→ How to complete this task
Copy out the lines below that hold the word "spin".
(Data supplied Opens)
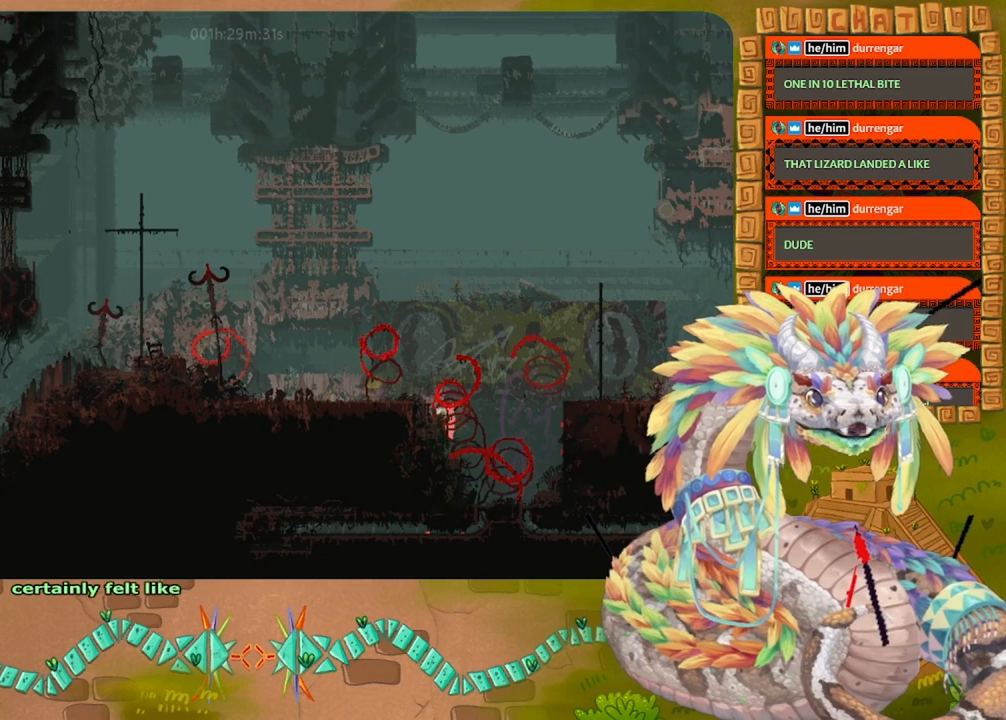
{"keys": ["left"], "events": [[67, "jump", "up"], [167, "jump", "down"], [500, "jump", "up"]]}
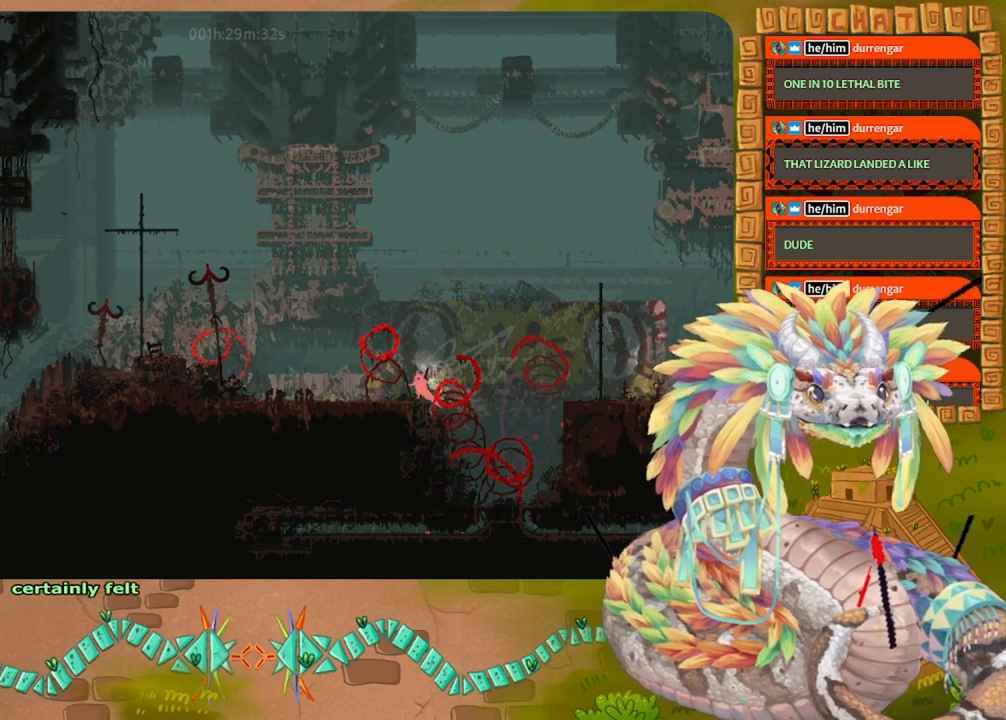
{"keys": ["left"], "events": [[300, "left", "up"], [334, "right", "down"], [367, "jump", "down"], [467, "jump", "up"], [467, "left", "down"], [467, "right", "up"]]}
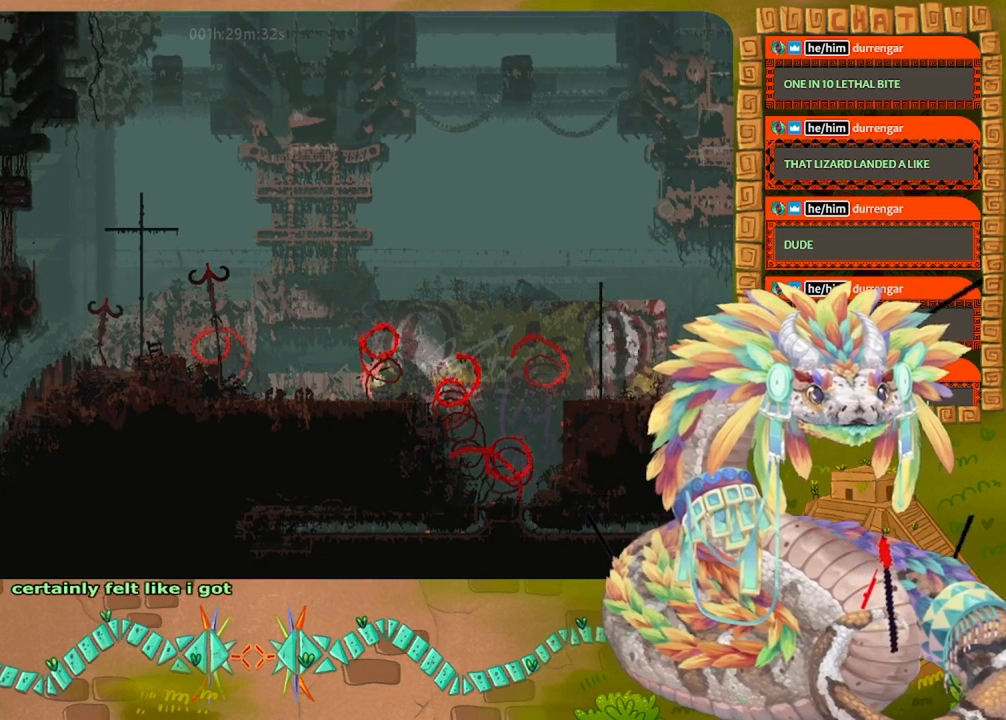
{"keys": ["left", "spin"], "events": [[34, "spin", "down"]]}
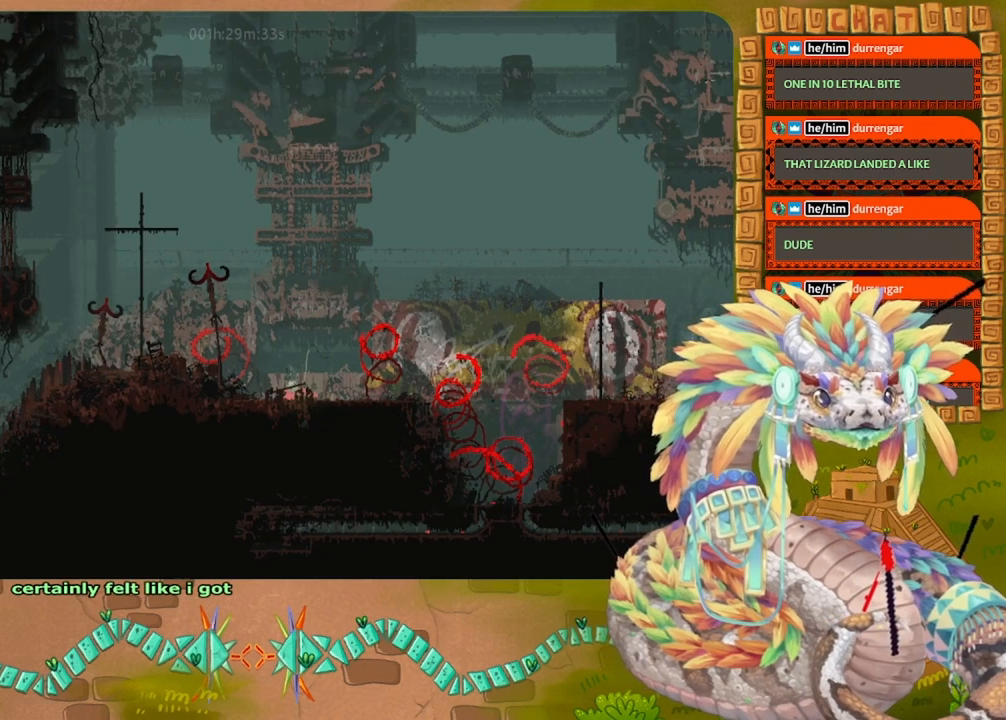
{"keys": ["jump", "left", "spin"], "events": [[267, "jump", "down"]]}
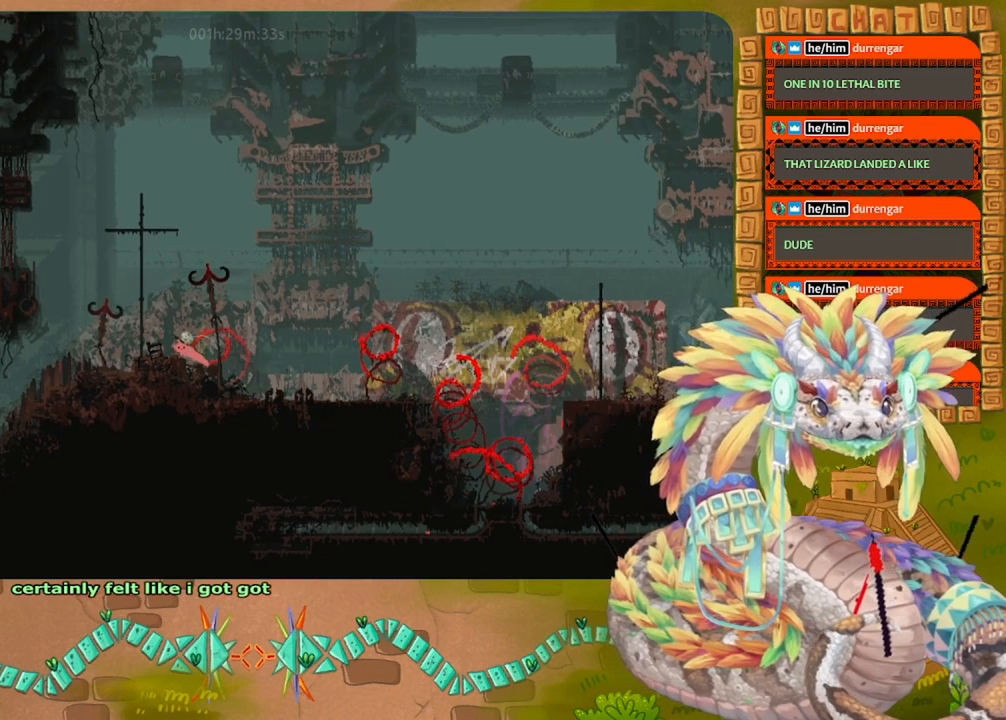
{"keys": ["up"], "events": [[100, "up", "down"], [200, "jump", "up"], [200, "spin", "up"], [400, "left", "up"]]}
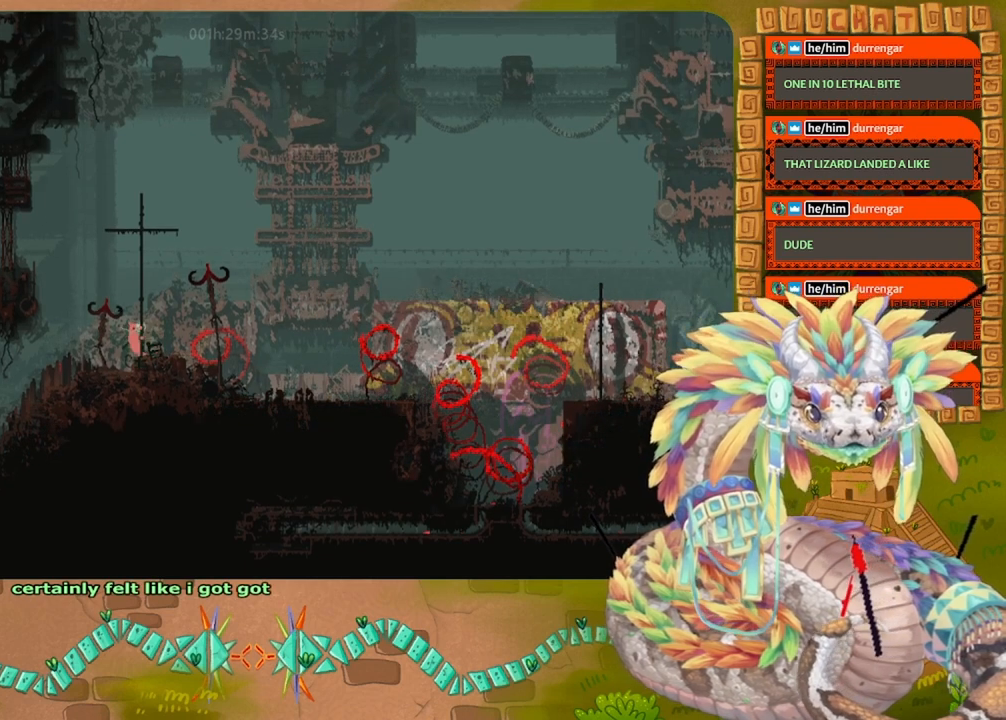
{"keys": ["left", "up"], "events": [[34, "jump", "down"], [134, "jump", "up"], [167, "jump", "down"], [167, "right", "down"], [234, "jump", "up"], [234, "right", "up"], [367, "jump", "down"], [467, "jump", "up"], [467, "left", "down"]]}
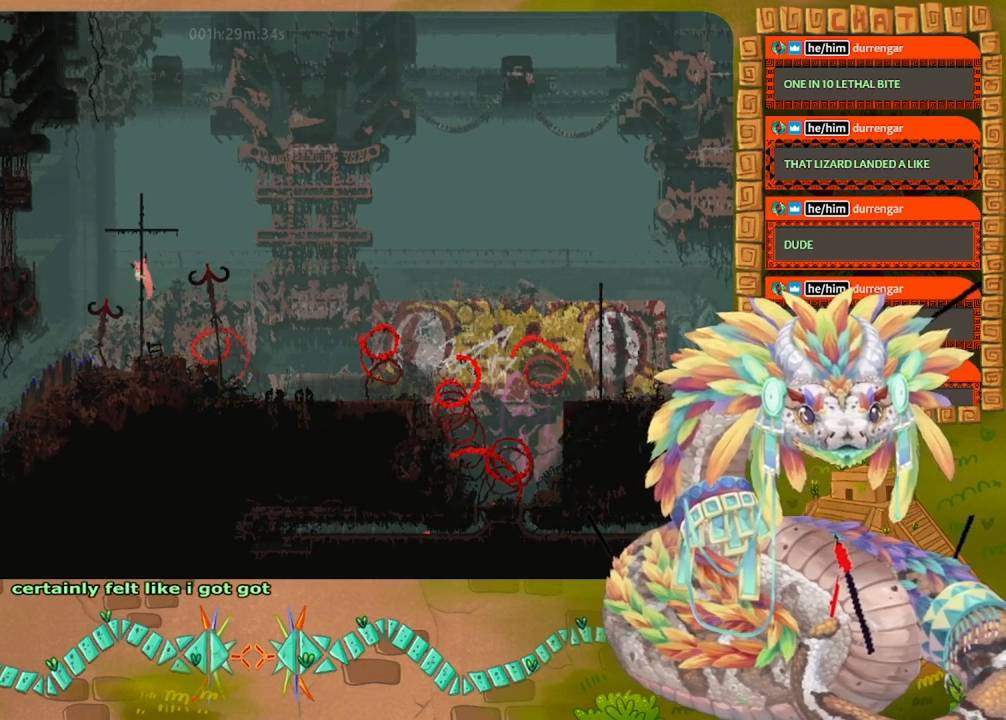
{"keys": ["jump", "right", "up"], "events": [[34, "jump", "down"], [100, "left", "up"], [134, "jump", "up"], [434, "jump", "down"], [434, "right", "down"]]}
(Data supplied Closes)
→ Task answer
{"keys": ["left", "spin"], "events": [[34, "spin", "down"]]}
{"keys": ["jump", "left", "spin"], "events": [[267, "jump", "down"]]}
{"keys": ["up"], "events": [[100, "up", "down"], [200, "jump", "up"], [200, "spin", "up"], [400, "left", "up"]]}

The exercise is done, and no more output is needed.